Quatre ans. Cela fait quatre ans que cinq policiers ont été massacrés dans une embuscade au village de Dieu, leurs corps traînés, humiliés, exhibé comme un trophée par les assassins. Quatre ans que les autorités haïtiennes, promises à une riposte, n’ont rien fait. Aujourd’hui, non seulement les coupables de ce carnage n’ont jamais été inquiétés, mais ils règnent en maîtres sur Port-au-Prince, imposant leur loi là où l’État a disparu.
12 mars 2021 : une humiliation nationale
Ce jour-là, la Brigade de lutte contre le trafic de stupéfiants (BLTS) et le SWAT ont été envoyés en mission dans le quartier du village de Dieu, un bastion du gang « 5 Segond » dirigé par Izo. La mission ? Tenter de déloger ces criminels qui terrorisaient déjà la population.
Mais ce qui devait être une opération policière s’est transformé en un véritable piège mortel. Mal renseignés, mal équipés, sans soutien aérien ni renforts, les policiers ont été pris sous un déluge de balles. Cinq d’entre eux ont été abattus sur place. Les survivants, en sous-nombre, ont dû fuir, laissant derrière eux les cadavres de leurs camarades, livrés aux mains des bourreaux.
Les images de ce carnage ont circulé sur les réseaux sociaux : des policiers exécutés, dépouillés, traînés à même le sol sous les rires des assassins. Un affront sans précédent.
Une promesse de vengeance jamais tenue
Face à l’indignation nationale, le gouvernement d’alors avait promis une riposte. « Nous allons frapper fort », avaient clamé les autorités d’alors. « Nous allons récupérer les corps, traquer les coupables. »
Mais cette promesse, comme tant d’autres, n’a jamais été tenue.
Les jours ont passé, puis les semaines, puis les mois. Aucune opération militaire n’a été lancée. Aucun responsable n’a été arrêté. Le village de Dieu, loin d’être nettoyé, s’est transformé en un bunker impénétrable, d’où les gangs ont continué à se structurer et à étendre leur emprise sur la capitale.
Quatre ans plus tard : un pays sous occupation criminelle
Aujourd’hui, Haïti ne contrôle plus sa propre capitale. Plus de 80 % de Port-au-Prince sont aux mains de gangs armés, plus puissants que jamais.
• Martissant, autrefois un simple point chaud, est devenu un « no man’s land » où les bandits attaquent qui ils veulent, quand ils veulent.

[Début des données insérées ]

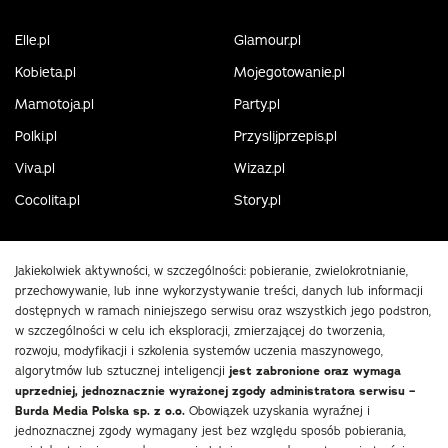
Elle.pl
Glamour.pl
Kobieta.pl
Mojegotowanie.pl
Mamotoja.pl
Party.pl
Polki.pl
Przyslijprzepis.pl
Viva.pl
Wizaz.pl
Cocolita.pl
Story.pl
Jakiekolwiek aktywności, w szczególności: pobieranie, zwielokrotnianie,
przechowywanie, lub inne wykorzystywanie treści, danych lub informacji
dostępnych w ramach niniejszego serwisu oraz wszystkich jego podstron,
w szczególności w celu ich eksploracji, zmierzającej do tworzenia,
rozwoju, modyfikacji i szkolenia systemów uczenia maszynowego,
algorytmów lub sztucznej inteligencji
jest zabronione oraz wymaga
uprzedniej, jednoznacznie wyrażonej zgody administratora serwisu –
Burda Media Polska sp. z o.o.
Obowiązek uzyskania wyraźnej i
jednoznacznej zgody wymagany jest bez względu sposób pobierania,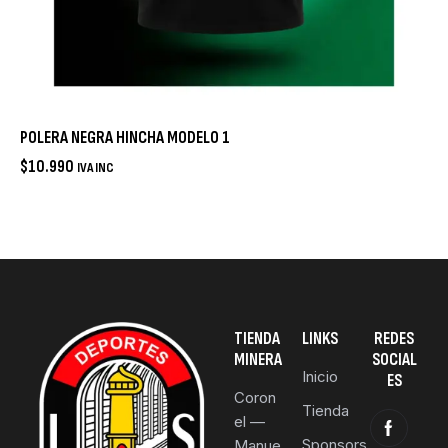
POLERA NEGRA HINCHA MODELO 1
$
10.990
IVA INC
TIENDA
LINKS
REDES
MINERA
SOCIAL
Inicio
ES
Coron
Tienda
el —
Sponsors
Manue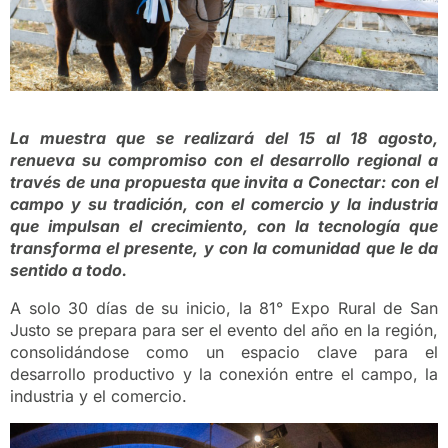
La muestra que se realizará del 15 al 18 agosto,
renueva su compromiso con el desarrollo regional a
través de una propuesta que invita a Conectar: con el
campo y su tradición, con el comercio y la industria
que impulsan el crecimiento, con la tecnología que
transforma el presente, y con la comunidad que le da
sentido a todo.
A solo 30 días de su inicio, la 81° Expo Rural de San
Justo se prepara para ser el evento del año en la región,
consolidándose como un espacio clave para el
desarrollo productivo y la conexión entre el campo, la
industria y el comercio.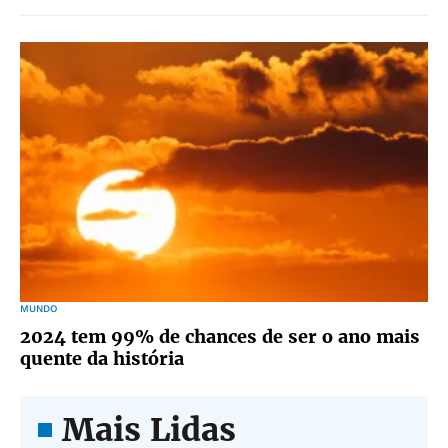
MUNDO
2024 tem 99% de chances de ser o ano mais
quente da história
Mais Lidas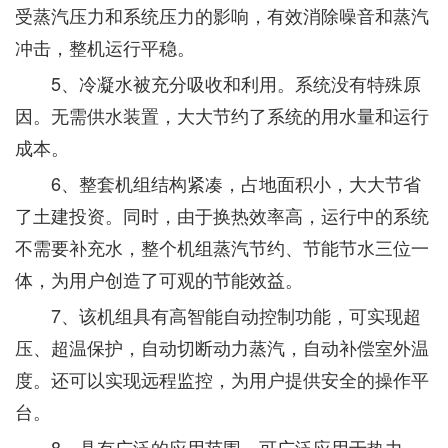
受蒸汽压力和系统压力的影响，有效消除噪音和蒸汽
冲击，整机运行平稳。
5、冷凝水被充分吸收和利用。系统没有特殊原
因。无需供水装置，大大节约了系统的用水量和运行
成本。
6、整套机组结构紧凑，占地面积小，大大节省
了土建投资。同时，由于换热效率高，运行中的系统
不需要补充水，整个机组蒸汽节约、节能节水三位一
体，为用户创造了可观的节能效益。
7、该机组具有高智能自动控制功能，可实现超
压、超温保护，自动切断动力蒸汽，自动补偿室外温
度。还可以实现远程监控，为用户提供安全的操作平
台。
8、具有广泛的应用范围，可广泛应用于热力、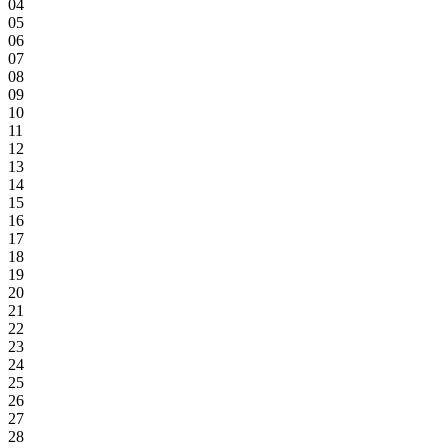
04
05
06
07
08
09
10
11
12
13
14
15
16
17
18
19
20
21
22
23
24
25
26
27
28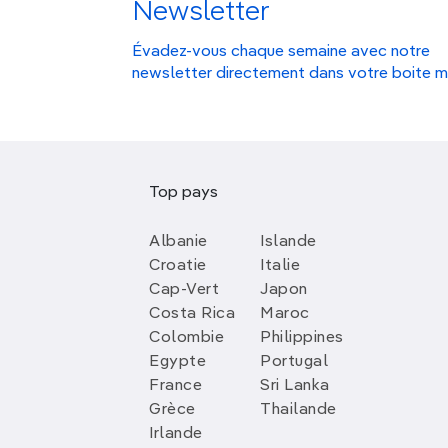
Newsletter
Évadez-vous chaque semaine avec notre
newsletter directement dans votre boite m
Top pays
Albanie
Islande
Croatie
Italie
Cap-Vert
Japon
Costa Rica
Maroc
Colombie
Philippines
Egypte
Portugal
France
Sri Lanka
Grèce
Thailande
Irlande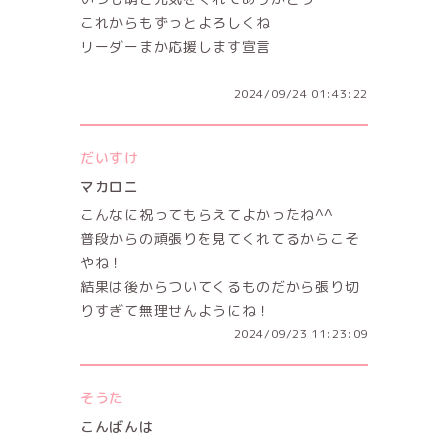
これからもずっとよろしくね
リーダーまか応援します宣言
2024/09/24 01:43:22
だいすけ
マカロニ
こんなに祝ってもらえてよかったね^^
普段からの頑張りを見てくれてるからこそ
やね！
結果は後からついてくるものだから張り切
りすぎて無理せんようにね！
2024/09/23 11:23:09
そうた
こんばんは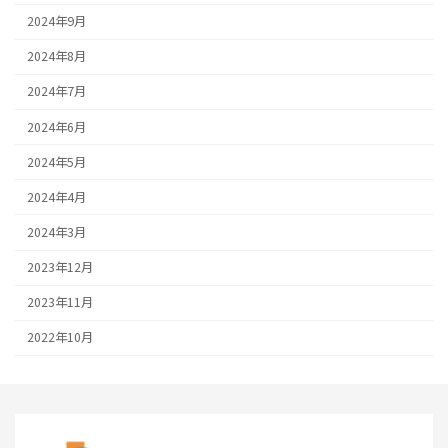
2024年9月
2024年8月
2024年7月
2024年6月
2024年5月
2024年4月
2024年3月
2023年12月
2023年11月
2022年10月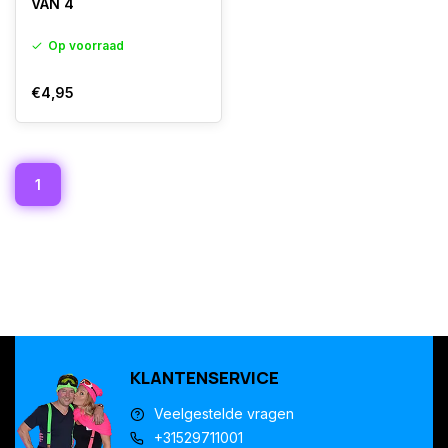
VAN 4
Op voorraad
€4,95
1
KLANTENSERVICE
Veelgestelde vragen
+31529711001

• Carrefour-Feuilles, Delmas, Croix-des-Bouquets : autant de zones qui, chaque jour, passent sous le contrôle des gangs.
Les criminels dictent leurs lois. Ils kidnappent en plein jour, attaquent les commissariats, exécutent des citoyens sans conséquence. Et l’État regarde, impuissant.
Haïti : un territoire sans loi
Le village de Dieu n’a pas seulement été le théâtre d’un carnage policier. Il a été le tournant d’une prise de pouvoir criminelle, un point de bascule après lequel l’État a tout simplement abandonné la lutte.
Aujourd’hui, Haïti n’est plus une nation gouvernée. C’est un territoire sous occupation criminelle.
• Ce ne sont plus les élus qui font la loi, mais les caïds des gangs.
• Ce ne sont plus les juges qui rendent la justice, mais les kalachnikovs et les machettes.
• Ce ne sont plus les forces de l’ordre qui assurent la sécurité, mais les kidnappeurs et les assassins qui la contrôlent.
Et face à cela, les dirigeants haïtiens n’ont que leur silence à offrir.
Jusqu’à quand ?
Jusqu’à quand ce peuple, martyrisé, devra-t-il subir l’incompétence, la lâcheté et la corruption de ses propres dirigeants ?
Jusqu’à quand Haïti restera-t-elle un pays où les criminels sont plus protégés que les citoyens honnêtes ?
Jusqu’à quand allons-nous tolérer qu’un État fantôme se fasse humilier par des gangs qui n’auraient jamais dû exister ?
Quatre ans après le massacre du Village de Dieu, Haïti continue de sombrer.
Et l’État, lui, continue de courber l’échine.